There is encouraging news in the data: across the board, total citation numbers declined in FY 2025 compared to FY 2024, suggesting a gradual shift toward stronger safety cultures. A declining count is progress worth acknowledging. At the same time, when the same categories keep returning year after year, it signals that safety professionals need to dig deeper into why.
Why the Same Violations Keep Appearing
When a violation appears on OSHA’s most cited list year after year, it is rarely because employers are unaware of the standard. Most safety managers can recite fall protection requirements from memory. So what is actually going wrong?
Programs exist on paper but not in practice. One of the most common compliance gaps comes from a policy that never made it to the floor. Hazard Communication violations, for example, frequently originate from outdated, mislabeled, or inaccessible SDS sheets at the point of use. The standard is known. The execution is where worker protection breaks down.
Training is completed, but workers do not retain knowledge in the field. Fall Protection Training Requirements (1926.503) has held a spot on OSHA’s top 10 most cited standards list for years running, and FY 2025 was no exception. Documenting that a worker attended a training session is different from ensuring that the worker can correctly identify fall hazards and use protective equipment on the job. One satisfies an audit, and the other prevents a fatality.
Equipment and maintenance gaps go unaddressed. Powered industrial truck violations frequently trace back to unsafe vehicle operations and failures to conduct refresher training or evaluations. Machine guarding violations, also a persistent top-10 entry, commonly originate from improper guard types or unguarded points of operation that workers and supervisors have learned to work around. Familiarity leads to complacency, and complacency puts people at risk.
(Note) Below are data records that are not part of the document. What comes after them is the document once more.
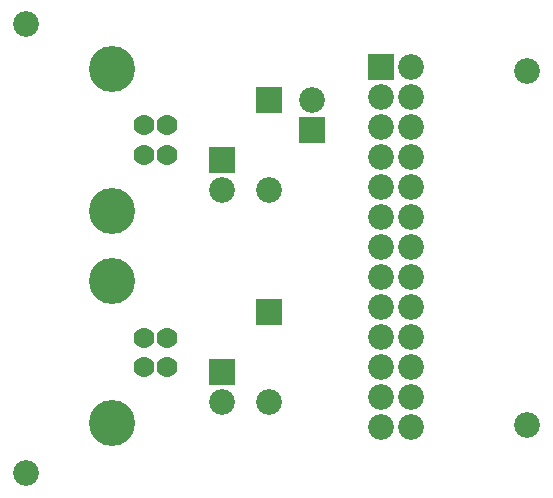
<source format=gbs>
G04 start of page 2 for group 11 layer_idx 11 *
G04 Title: (unknown), bottom_mask *
G04 Creator: pcb-rnd 3.1.0-dev *
G04 CreationDate: 2023-01-28 08:44:06 UTC *
G04 For: tonia *
G04 Format: Gerber/RS-274X *
G04 PCB-Dimensions: 236220 236220 *
G04 PCB-Coordinate-Origin: lower left *
%MOIN*%
%FSLAX25Y25*%
%LNBOTTOM_MASK_NONE_11*%
%ADD61C,0.0697*%
%ADD60C,0.1536*%
%ADD59C,0.0001*%
%ADD58C,0.0860*%
G54D58*X11811Y224409D03*
G54D59*G36*
X125700Y214457D02*X134300D01*
Y205857D01*
X125700D01*
Y214457D01*
G37*
G54D58*X130000Y200157D03*
G54D60*X40354Y209646D03*
G54D59*G36*
X97213Y203631D02*Y195031D01*
X88613D01*
Y203631D01*
X97213D01*
G37*
G54D58*X107087Y199291D03*
X11811Y74803D03*
G54D61*X51024Y110197D03*
G54D60*X40354Y91417D03*
G54D58*X130000Y110157D03*
Y100157D03*
G54D61*X58898Y110197D03*
G54D58*X92913Y98465D03*
G54D59*G36*
X72865Y112765D02*X81465D01*
Y104165D01*
X72865D01*
Y112765D01*
G37*
G54D58*X77165Y98465D03*
X130000Y140157D03*
Y130157D03*
Y90157D03*
G54D61*X58898Y120039D03*
G54D59*G36*
X97213Y132765D02*Y124165D01*
X88613D01*
Y132765D01*
X97213D01*
G37*
G54D61*X51024Y120039D03*
G54D60*X40354Y138819D03*
Y162244D03*
G54D61*X58898Y190866D03*
X51024Y181024D03*
Y190866D03*
X58898Y181024D03*
G54D58*X92913Y169331D03*
G54D59*G36*
X72865Y183631D02*X81465D01*
Y175031D01*
X72865D01*
Y183631D01*
G37*
G54D58*X77165Y169331D03*
G54D59*G36*
X111387Y184991D02*X102787D01*
Y193591D01*
X111387D01*
Y184991D01*
G37*
G54D58*X130000Y170157D03*
Y160157D03*
Y120157D03*
Y190157D03*
Y180157D03*
Y150157D03*
X140000Y210157D03*
Y200157D03*
Y190157D03*
Y180157D03*
Y170157D03*
Y160157D03*
Y150157D03*
Y140157D03*
Y130157D03*
Y120157D03*
Y110157D03*
Y100157D03*
Y90157D03*
X178740Y208858D03*
Y90748D03*
M02*

</source>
Lockout/Tagout remains chronically underestimated. Lockout/Tagout (LOTO) moved up to fourth on the FY 2025 list, even as total violations declined elsewhere. LOTO violations in manufacturing are among the most serious on the list. Failure to control hazardous energy during maintenance is a major cause of amputations and fatalities. Too many facilities still treat LOTO as an administrative requirement rather than an active life-safety protocol that protects people every single shift.